The Snow Goes On
Bare knuckle pugilist Tom Cribb endured much for the sake of his art but even he might have thrown in the towel faced with the might of West End Christmas shoppers, I reflected as reviewers Frida and Woody and I fortified ourselves in the pub that bears his name, write Woody, Frida and Ed Gray.
A merry crowd was gathering opposite at the Harold Pinter Theatre, which also illuminated the name of another legendary character.
Slava is in town, complete with his troop of fellow performers and their SnowShow. This is my third SnowShow in as many decades, and I want to see if it lives up to the memories that have never melted away.
Train whistles blow in the soundscape that awaits us within this beautiful Victorian theatre where we are to enjoy a work of absurdist genius Slava where imaginations are untethered and we share the dreams of children once more. Our guide into this fantasy world is Russian performer Slava Polunin’s and his yellow-clad clown who appears alone onstage clutching a noose.

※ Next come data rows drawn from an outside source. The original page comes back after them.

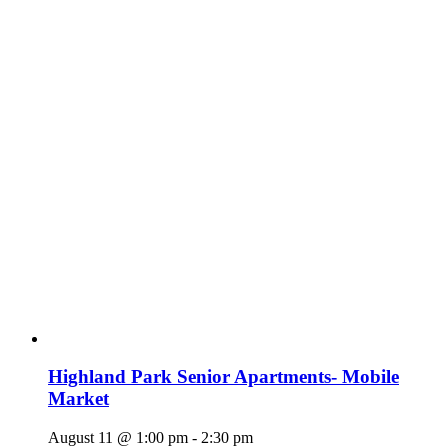
Highland Park Senior Apartments- Mobile
Market
August 11 @ 1:00 pm
-
2:30 pm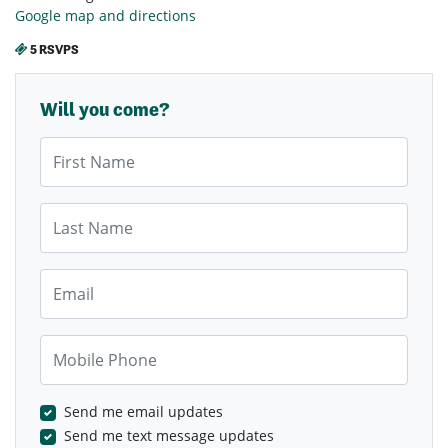
Google map and directions
5 RSVPS
Will you come?
First Name
Last Name
Email
Mobile Phone
Send me email updates
Send me text message updates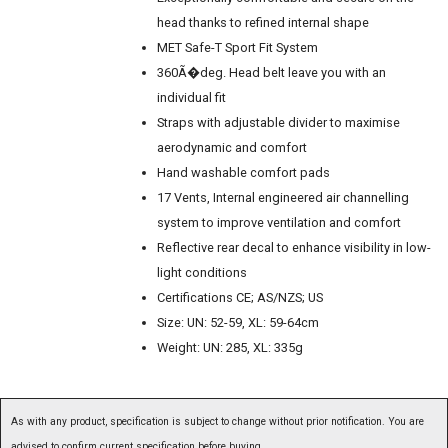
head thanks to refined internal shape
MET Safe-T Sport Fit System
360Ã�deg. Head belt leave you with an
individual fit
Straps with adjustable divider to maximise
aerodynamic and comfort
Hand washable comfort pads
17 Vents, Internal engineered air channelling
system to improve ventilation and comfort
Reflective rear decal to enhance visibility in low-
light conditions
Certifications CE; AS/NZS; US
Size: UN: 52-59, XL: 59-64cm
Weight: UN: 285, XL: 335g
As with any product, specification is subject to change without prior notification. You are
advised to confirm current specification before buying.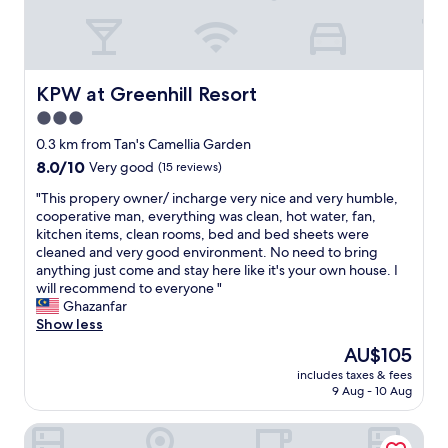
e
e
a
a
t
r
l
b
o
u
KPW at Greenhill Resort
KPW at Greenhill Resort
c
s
a
3.0
s
t
star
t
0.3 km from Tan's Camellia Garden
i
a
property
8.0
8.0/10
Very good
(15 reviews)
o
t
out
n
i
"
"This propery owner/ incharge very nice and very humble,
of
.
o
T
cooperative man, everything was clean, hot water, fan,
10,
N
n
h
kitchen items, clean rooms, bed and bed sheets were
Very
o
f
i
cleaned and very good environment. No need to bring
good,
A
o
s
anything just come and stay here like it's your own house. I
(15
C
r
p
will recommend to everyone "
reviews)
o
t
r
Ghazanfar
r
r
o
Show less
f
a
p
a
The
AU$105
v
e
n
price
e
includes taxes & fees
r
i
is
9 Aug - 10 Aug
l
y
n
AU$105
i
o
r
n
Hotel Pop Ash
w
o
g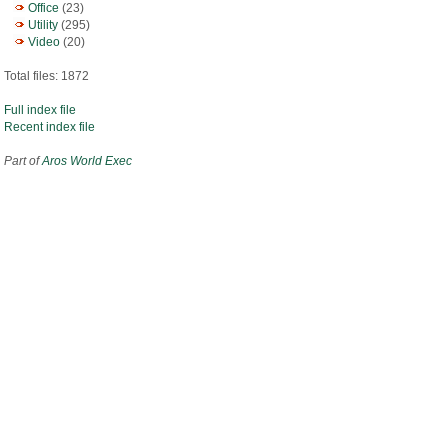
Office
(23)
Utility
(295)
Video
(20)
Total files: 1872
Full index file
Recent index file
Part of
Aros World Exec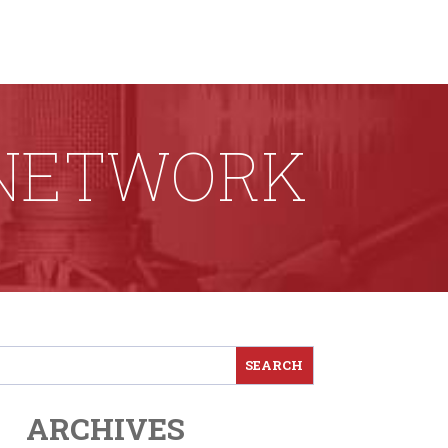
 NETWORK
ARCHIVES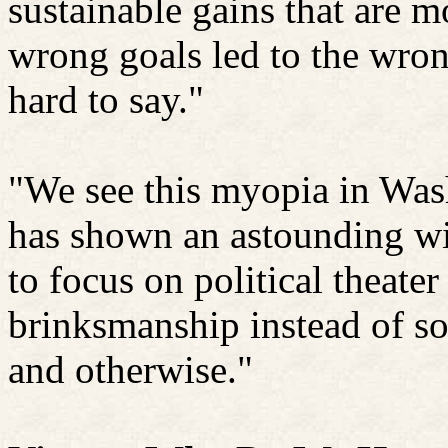
sustainable gains that are 
wrong goals led to the wrong
hard to say."
"We see this myopia in Wash
has shown an astounding wil
to focus on political theater
brinksmanship instead of so
and otherwise."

Each movement is so beautifully choreographed to the soundtrack that the audience falls under Slava’s spell immediately. At the end of the rope he finds a younger clown, Artem Zhimo. Both are equally bewildered but accepting of their circumstances. Mr Pinter and his good friend Mr Beckett would have very much enjoyed this moment.

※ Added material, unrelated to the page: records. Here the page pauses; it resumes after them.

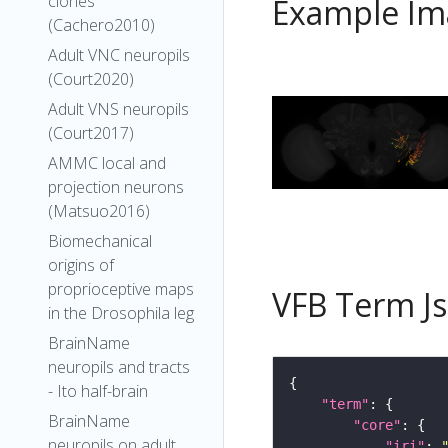
clones
Example Im
(Cachero2010)
Adult VNC neuropils
(Court2020)
Adult VNS neuropils
(Court2017)
AMMC local and
projection neurons
(Matsuo2016)
Biomechanical
origins of
proprioceptive maps
VFB Term J
in the Drosophila leg
BrainName
neuropils and tracts
- Ito half-brain
"term"
BrainName
"core"
neuropils on adult
"iri"
: 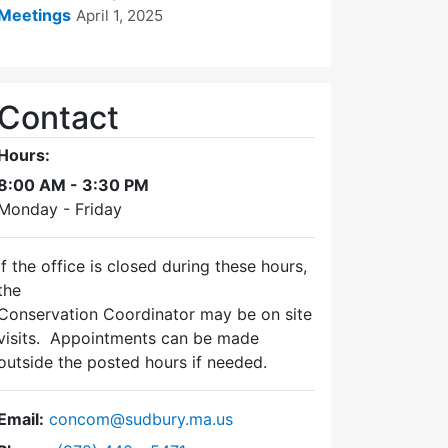
Meetings
April 1, 2025
Contact
Hours:
8:00 AM - 3:30 PM
Monday - Friday
If the office is closed during these hours,
the
Conservation Coordinator may be on site
visits. Appointments can be made
outside the posted hours if needed.
Email:
concom@sudbury.ma.us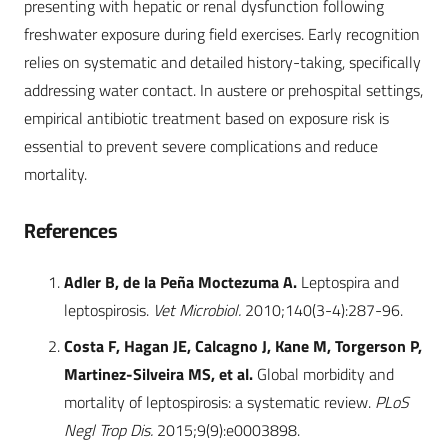
presenting with hepatic or renal dysfunction following
freshwater exposure during field exercises. Early recognition
relies on systematic and detailed history-taking, specifically
addressing water contact. In austere or prehospital settings,
empirical antibiotic treatment based on exposure risk is
essential to prevent severe complications and reduce
mortality.
References
Adler B, de la Peña Moctezuma A.
Leptospira and
leptospirosis.
Vet Microbiol.
2010;140(3-4):287-96.
Costa F, Hagan JE, Calcagno J, Kane M, Torgerson P,
Martinez-Silveira MS, et al.
Global morbidity and
mortality of leptospirosis: a systematic review.
PLoS
Negl Trop Dis.
2015;9(9):e0003898.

There is such tenderness between the performers as they play with balloons and gently tease the audience that SnowShow moistens the eye as much as it gladdens the heart. In the interval a clown passes me an umbrella and promptly funnels a snowball of tissue paper snow down my rollneck, ‘You got stuffed!’, Frida points at me, laughing uncontrollably. Just as in life itself, and echoed in our dreams, things happen for no conceivable reason, nonsense is prized above sense and Slava’s realm really is the stuff that dreams are made of. A sparkly lady flies by on a swing and disappears. A phone call between lovers, both played by Slava, has us in hysterics and then leads to a mime scene that is an unforgettably poetic moment of theatre. A lost love is brought to life in such a powerfully emotional way that Frida sits on the edge of her seat, eyes wide open, mouthing ‘How did they do that?’.
The visual imagery is stunning throughout, and the production is lit so beautifully that the wonderment continues to a crescendo blizzard scene that blasted the audience away in the stalls. The beauty of SnowShow is that it works visually from every part of the theatre and although audience members higher up on the balcony experience the drama in a different way it’s just as special.
Slava likes to sit and silently watch his audience at the show’s end: ‘I lend my ear to the breaths, the rhythms, the sighs of delight and of sorrow that dwell there,’ he says. Everyone wants a selfie and Slava perches on the stage beaming back his bemused twinkly smile. We wrap up our love in gifts, perhaps it’s easier than words, but the buttons will fall off and our presents will shrink in time. Slava’s SnowShow is a gift that stays because Slava Polunin lives within everyone who meets him – playful regretful, naïve, bewildered, full of love and longing, spontaneous and alive in the present.
Back home, Woody proudly brings me a cardboard box from a recently arrived Christmas gift, now hidden away for the big day. ‘Look Dad, a box of snow!’ He’s filled the box with all the ‘snow’ he somehow managed to retrieve from the ‘blizzard’ and stuff into his grey school trouser pockets. I reach my hand into the box to touch Slava’s snow, and the show goes on.
Harold Pinter Theatre until January 12th.